Graveyard, Chapelizod, Co. Dublin
Co. Dublin |
Burial Grounds
The churchyard surrounding St. Lawrence's Church of Ireland in Chapelizod, on the western edge of Dublin city, holds considerably more ground than its present walls suggest.
The visible boundary is not where the medieval graveyard ended, and excavations have confirmed that the dead were once laid out across land that now lies firmly outside the enclosure.
Chapelizod sits on the River Liffey and has long been considered one of the older settled villages in the Dublin area. When archaeologists investigated St. Martins Row in 1992, they uncovered burials that pre-dated a ditch on the same site. That ditch was dated, on the basis of potsherds, to somewhere in the 13th or 14th century; pottery fragments of datable types are a standard tool for establishing rough chronology when documentary evidence is absent. The burials lying beneath and beyond it were therefore older still, meaning the graveyard extended to the north-west of where the current boundary wall now stands. The findings were recorded by King in 1993 and later compiled by archaeologist Geraldine Stout. The church itself, dedicated to St. Lawrence, occupies the site where this medieval burial ground was centred, though the precise origins of religious activity on the plot are not firmly established from the available notes.

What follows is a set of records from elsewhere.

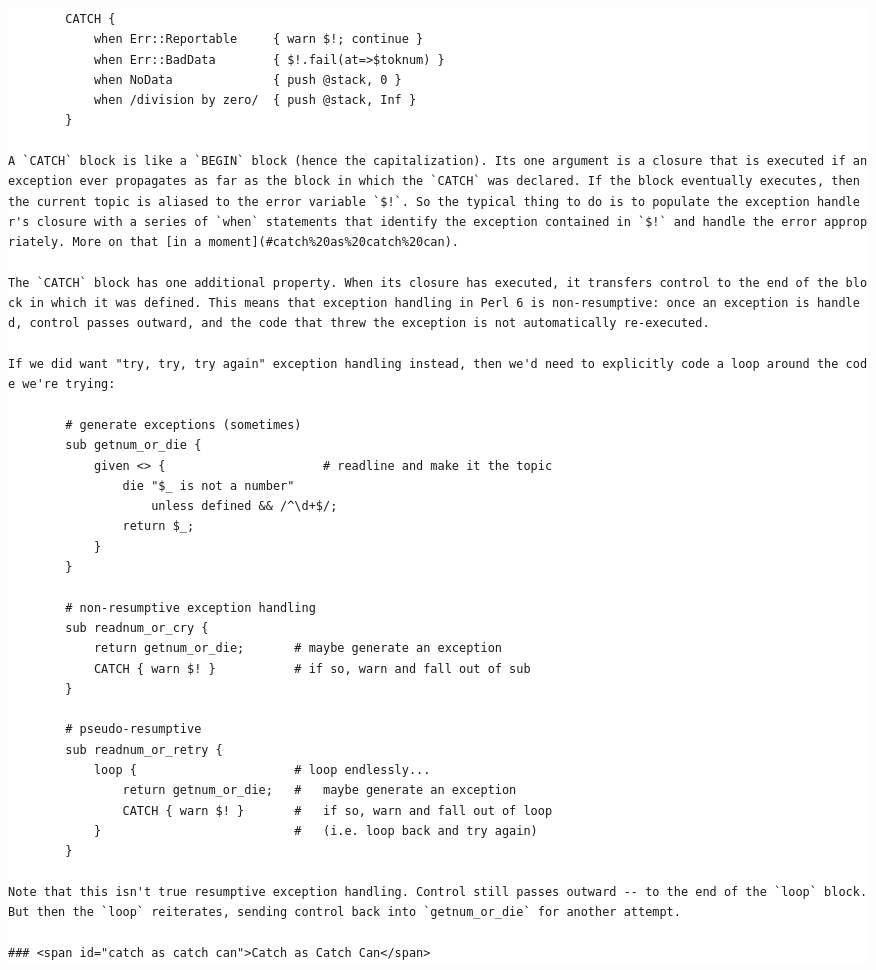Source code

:             CATCH {
                when Err::Reportable     { warn $!; continue }
                when Err::BadData        { $!.fail(at=>$toknum) }
                when NoData              { push @stack, 0 }
                when /division by zero/  { push @stack, Inf }
            }

    A `CATCH` block is like a `BEGIN` block (hence the capitalization). Its one argument is a closure that is executed if an exception ever propagates as far as the block in which the `CATCH` was declared. If the block eventually executes, then the current topic is aliased to the error variable `$!`. So the typical thing to do is to populate the exception handler's closure with a series of `when` statements that identify the exception contained in `$!` and handle the error appropriately. More on that [in a moment](#catch%20as%20catch%20can).

    The `CATCH` block has one additional property. When its closure has executed, it transfers control to the end of the block in which it was defined. This means that exception handling in Perl 6 is non-resumptive: once an exception is handled, control passes outward, and the code that threw the exception is not automatically re-executed.

    If we did want "try, try, try again" exception handling instead, then we'd need to explicitly code a loop around the code we're trying:

            # generate exceptions (sometimes)
            sub getnum_or_die {
                given <> {                      # readline and make it the topic
                    die "$_ is not a number"
                        unless defined && /^\d+$/;
                    return $_;
                }
            }

            # non-resumptive exception handling
            sub readnum_or_cry {
                return getnum_or_die;       # maybe generate an exception
                CATCH { warn $! }           # if so, warn and fall out of sub
            }

            # pseudo-resumptive
            sub readnum_or_retry {
                loop {                      # loop endlessly...
                    return getnum_or_die;   #   maybe generate an exception
                    CATCH { warn $! }       #   if so, warn and fall out of loop
                }                           #   (i.e. loop back and try again)
            }

    Note that this isn't true resumptive exception handling. Control still passes outward -- to the end of the `loop` block. But then the `loop` reiterates, sending control back into `getnum_or_die` for another attempt.

    ### <span id="catch as catch can">Catch as Catch Can</span>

The church and its yard are straightforward to find in the village centre, just off the main road through Chapelizod. The boundary wall is itself worth a slow look, knowing that the graveyard it encloses was once larger and that medieval burials lie beyond its north-western edge, beneath what is now ordinary street-level ground. Visitors with an interest in the archaeology rather than just the standing fabric might find it useful to read King's 1993 report beforehand, as the physical evidence of the 1992 excavation is no longer visible above ground.